Ismail memastikan SE bukan peraturan perundang-undangan (regeling), bukan pula keputusan tata usaha negara (beschikking), melainkan sebuah peraturan kebijakan (beleidsregel) atau peraturan perundang-undangan semu (pseudo wetgeving). Sehingga SE itu tidak bisa dijalankan oleh masyarakat pada umumnya dalam hal ini jamaah masjid dan mushola. Menag jangan bikin gara garalah.
“Dari segi formatnya SE ini berlaku bagi internal atau bawahan dari yang mengeluarkan SE. Masjid dan mushola ini bukan bawahan dari Menang Yaqut jadi tidak berlaku tidak ada kewajiban struktur organisasi di dalam masjid menaati SE Menag,” katanya.

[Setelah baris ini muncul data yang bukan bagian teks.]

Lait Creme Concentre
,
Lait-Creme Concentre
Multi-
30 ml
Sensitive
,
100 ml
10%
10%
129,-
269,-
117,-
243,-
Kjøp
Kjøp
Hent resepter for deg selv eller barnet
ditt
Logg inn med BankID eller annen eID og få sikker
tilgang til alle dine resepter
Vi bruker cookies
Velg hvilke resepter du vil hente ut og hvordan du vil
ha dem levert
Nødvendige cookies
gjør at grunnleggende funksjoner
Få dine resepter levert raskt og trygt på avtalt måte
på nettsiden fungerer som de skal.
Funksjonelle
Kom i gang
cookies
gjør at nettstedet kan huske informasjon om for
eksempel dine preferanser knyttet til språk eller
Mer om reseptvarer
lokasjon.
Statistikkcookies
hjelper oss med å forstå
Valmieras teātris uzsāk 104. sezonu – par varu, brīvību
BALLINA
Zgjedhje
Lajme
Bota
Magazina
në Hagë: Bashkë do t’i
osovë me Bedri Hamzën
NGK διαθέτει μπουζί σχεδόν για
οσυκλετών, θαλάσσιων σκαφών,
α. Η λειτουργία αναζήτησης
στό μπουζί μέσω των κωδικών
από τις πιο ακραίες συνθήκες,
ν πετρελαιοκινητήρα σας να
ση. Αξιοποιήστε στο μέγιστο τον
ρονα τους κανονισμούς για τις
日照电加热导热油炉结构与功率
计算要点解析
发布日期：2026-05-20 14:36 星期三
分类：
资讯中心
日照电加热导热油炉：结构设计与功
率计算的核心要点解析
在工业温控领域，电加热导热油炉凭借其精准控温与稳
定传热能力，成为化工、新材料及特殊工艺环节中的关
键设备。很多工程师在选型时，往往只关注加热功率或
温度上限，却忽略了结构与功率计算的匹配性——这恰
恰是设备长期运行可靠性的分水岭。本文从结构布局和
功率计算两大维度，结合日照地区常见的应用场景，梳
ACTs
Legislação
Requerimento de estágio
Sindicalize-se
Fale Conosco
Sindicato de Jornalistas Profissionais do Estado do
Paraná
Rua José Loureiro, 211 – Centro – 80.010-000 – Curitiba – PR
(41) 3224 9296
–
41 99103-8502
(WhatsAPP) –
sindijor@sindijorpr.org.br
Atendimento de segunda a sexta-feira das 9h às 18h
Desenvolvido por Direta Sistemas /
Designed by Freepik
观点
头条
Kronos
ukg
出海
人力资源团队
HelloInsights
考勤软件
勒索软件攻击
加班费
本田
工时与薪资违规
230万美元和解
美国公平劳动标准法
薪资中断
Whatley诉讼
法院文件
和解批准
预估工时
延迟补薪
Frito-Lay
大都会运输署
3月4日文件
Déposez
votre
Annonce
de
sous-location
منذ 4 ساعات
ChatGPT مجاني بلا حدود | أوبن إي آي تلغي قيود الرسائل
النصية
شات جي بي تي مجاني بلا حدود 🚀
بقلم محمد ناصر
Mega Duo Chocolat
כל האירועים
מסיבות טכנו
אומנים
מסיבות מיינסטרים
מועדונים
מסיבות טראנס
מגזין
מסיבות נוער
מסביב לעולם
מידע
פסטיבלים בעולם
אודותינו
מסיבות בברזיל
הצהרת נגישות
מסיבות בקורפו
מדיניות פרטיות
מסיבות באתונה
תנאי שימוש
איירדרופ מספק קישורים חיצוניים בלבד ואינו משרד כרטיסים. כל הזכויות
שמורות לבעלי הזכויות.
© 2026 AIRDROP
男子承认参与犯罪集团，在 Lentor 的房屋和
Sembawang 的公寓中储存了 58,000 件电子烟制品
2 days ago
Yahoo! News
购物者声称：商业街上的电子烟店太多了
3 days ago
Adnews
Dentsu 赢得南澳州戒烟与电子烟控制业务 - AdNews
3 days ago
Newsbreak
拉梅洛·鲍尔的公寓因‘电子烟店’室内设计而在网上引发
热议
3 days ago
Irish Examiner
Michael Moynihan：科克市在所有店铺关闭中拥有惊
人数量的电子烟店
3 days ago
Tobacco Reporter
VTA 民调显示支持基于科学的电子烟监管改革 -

Dia menyarankan jika Menag serius ingin mengeluarkan suatu aturan yang memiliki kekuatan hukum mengikat, maka jangan menggunakan SE tetapi aturannya sesuai Pasal 7 ayat (1) Undang-Undang Nomor 12 Tahun 2011 tentang Pembentukan Peraturan Perundang-Undangan (UU 12/2011).
Bahkan menurutnya kebijakan Menag mengeluarkan SE mengatur suara adza melanggar syariat dan konstitusi Pasal 28E UUD 1945. Di mana Pasal tersebut menjamin warga negara beribadat menurut agamanya.
“Mengumandangkan Adzan itu adalah bagian dari ibadah Karena Dia memanggil dan mengingatkan orang beragama Islam untuk menunaikan salat menghadap Allah Robbullamin, Sang Penciptanya” katanya. (**).
**H. M. Ismail, SH, MH.
Hp / WA : 0852.1547.5999.
E-mail : ismaillawfirm09@gmail.com.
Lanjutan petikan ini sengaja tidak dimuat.